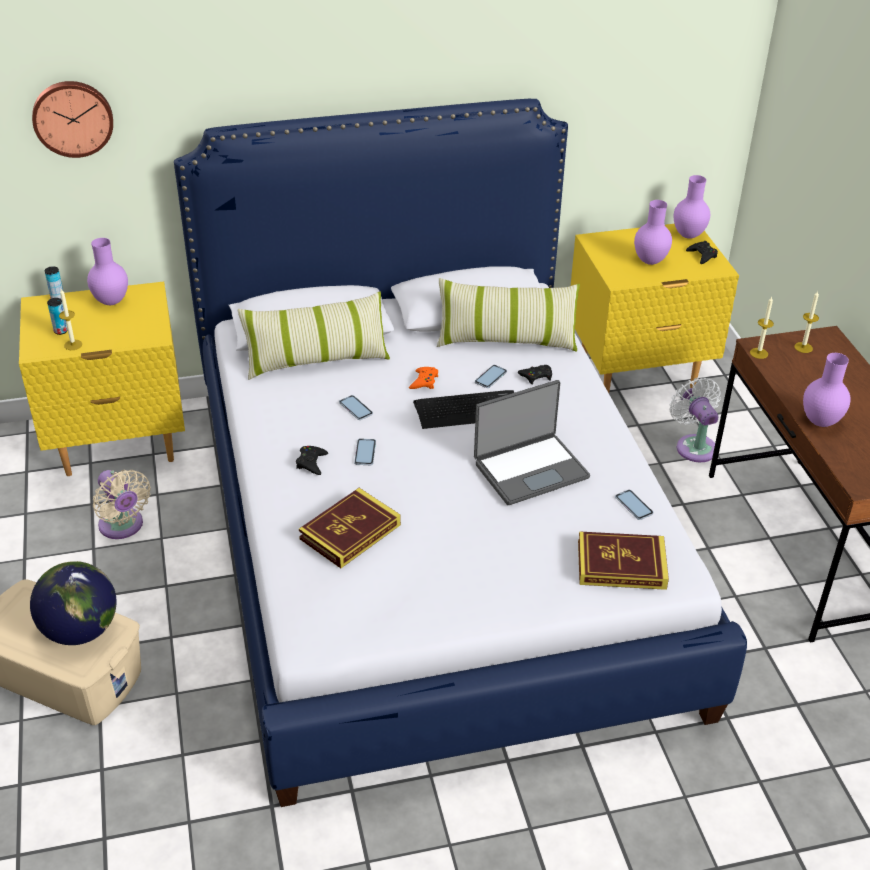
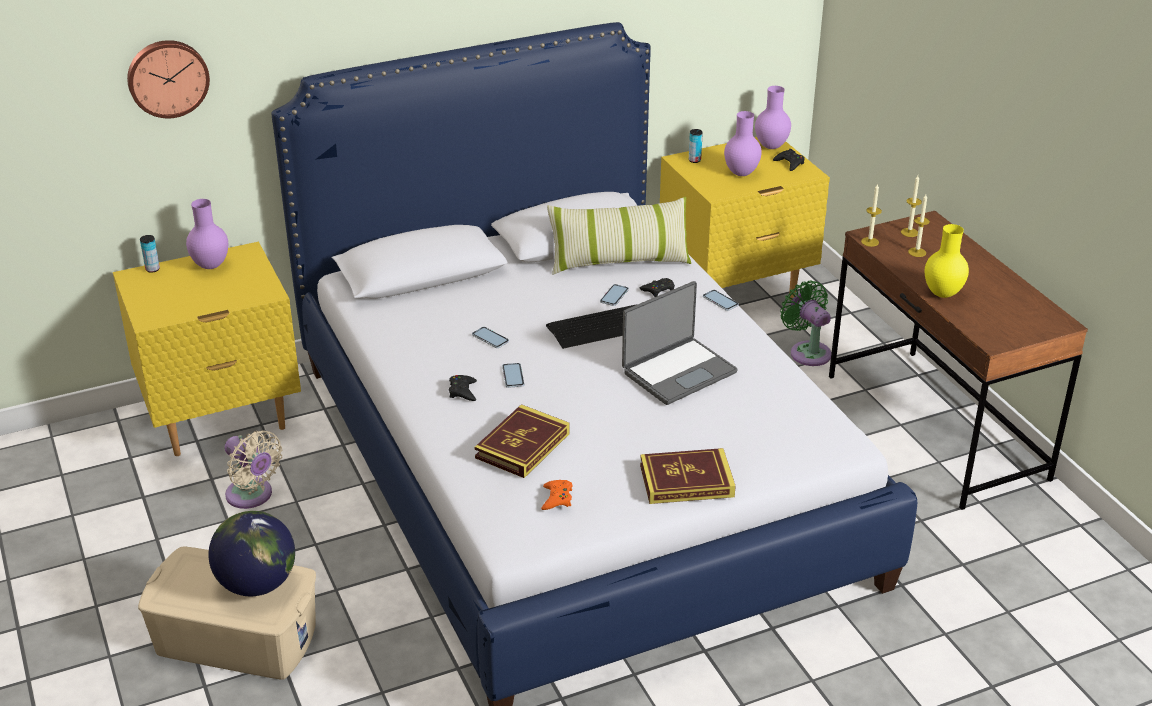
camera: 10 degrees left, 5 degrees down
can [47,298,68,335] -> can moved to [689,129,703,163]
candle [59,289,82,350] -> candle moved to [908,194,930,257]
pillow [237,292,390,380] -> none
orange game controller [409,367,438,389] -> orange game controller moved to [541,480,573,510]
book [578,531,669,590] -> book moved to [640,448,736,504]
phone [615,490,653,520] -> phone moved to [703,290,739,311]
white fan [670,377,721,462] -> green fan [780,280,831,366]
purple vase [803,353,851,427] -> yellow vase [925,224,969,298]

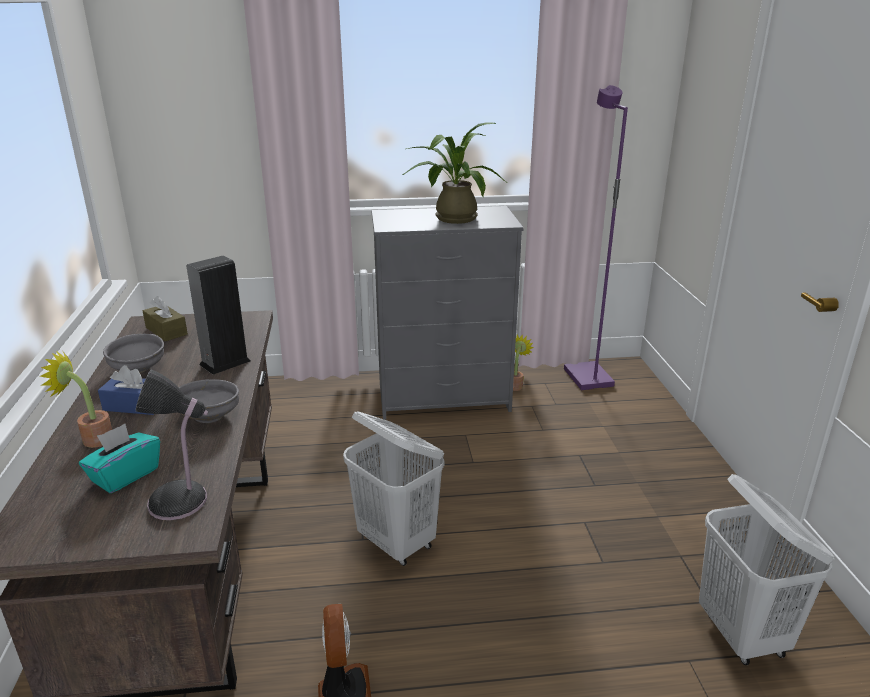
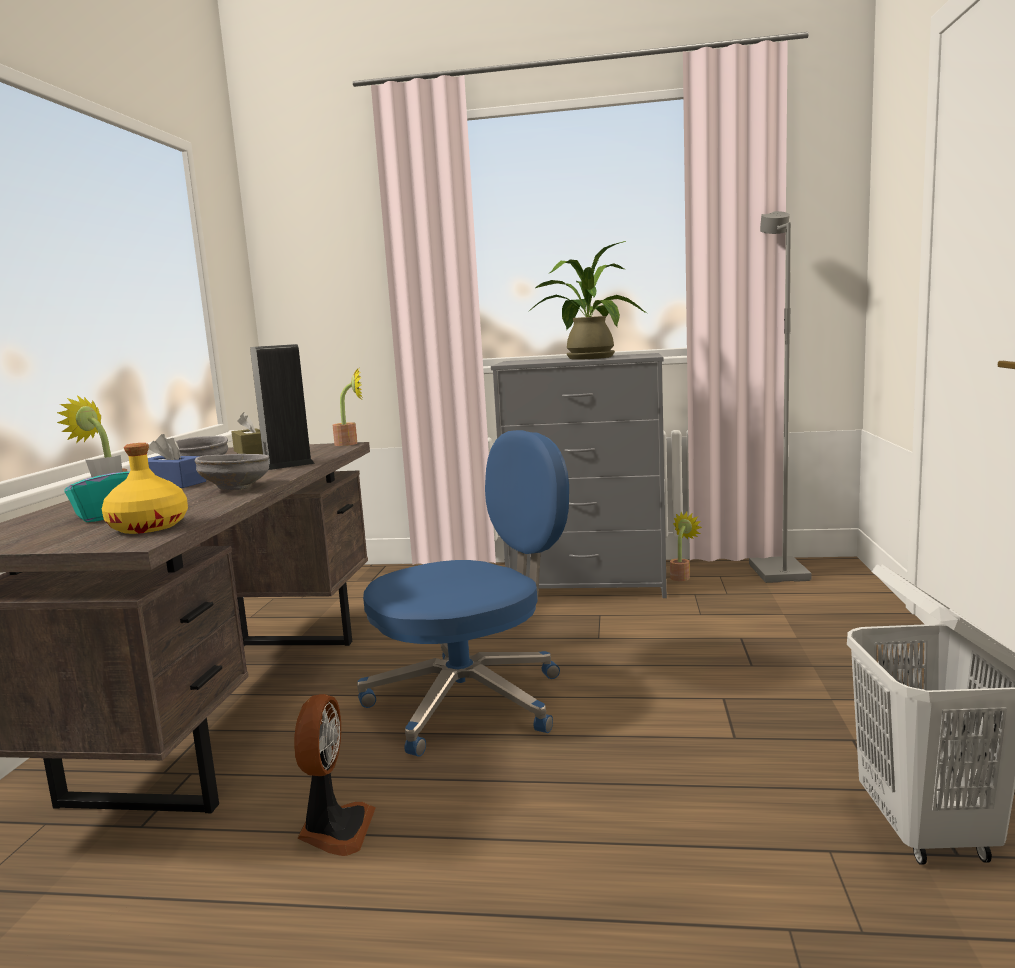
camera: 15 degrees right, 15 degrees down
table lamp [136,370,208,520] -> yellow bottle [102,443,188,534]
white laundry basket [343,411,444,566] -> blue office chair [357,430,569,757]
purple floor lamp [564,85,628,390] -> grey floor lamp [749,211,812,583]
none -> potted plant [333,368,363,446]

● ● ● ● ●

Try it: Copy every line exactly, from the opening line of the entries down to the line holding "purple vase [803,353,851,427]", and keep the pictures out.

Response box:
camera: 10 degrees left, 5 degrees down
can [47,298,68,335] -> can moved to [689,129,703,163]
candle [59,289,82,350] -> candle moved to [908,194,930,257]
pillow [237,292,390,380] -> none
orange game controller [409,367,438,389] -> orange game controller moved to [541,480,573,510]
book [578,531,669,590] -> book moved to [640,448,736,504]
phone [615,490,653,520] -> phone moved to [703,290,739,311]
white fan [670,377,721,462] -> green fan [780,280,831,366]
purple vase [803,353,851,427] -> yellow vase [925,224,969,298]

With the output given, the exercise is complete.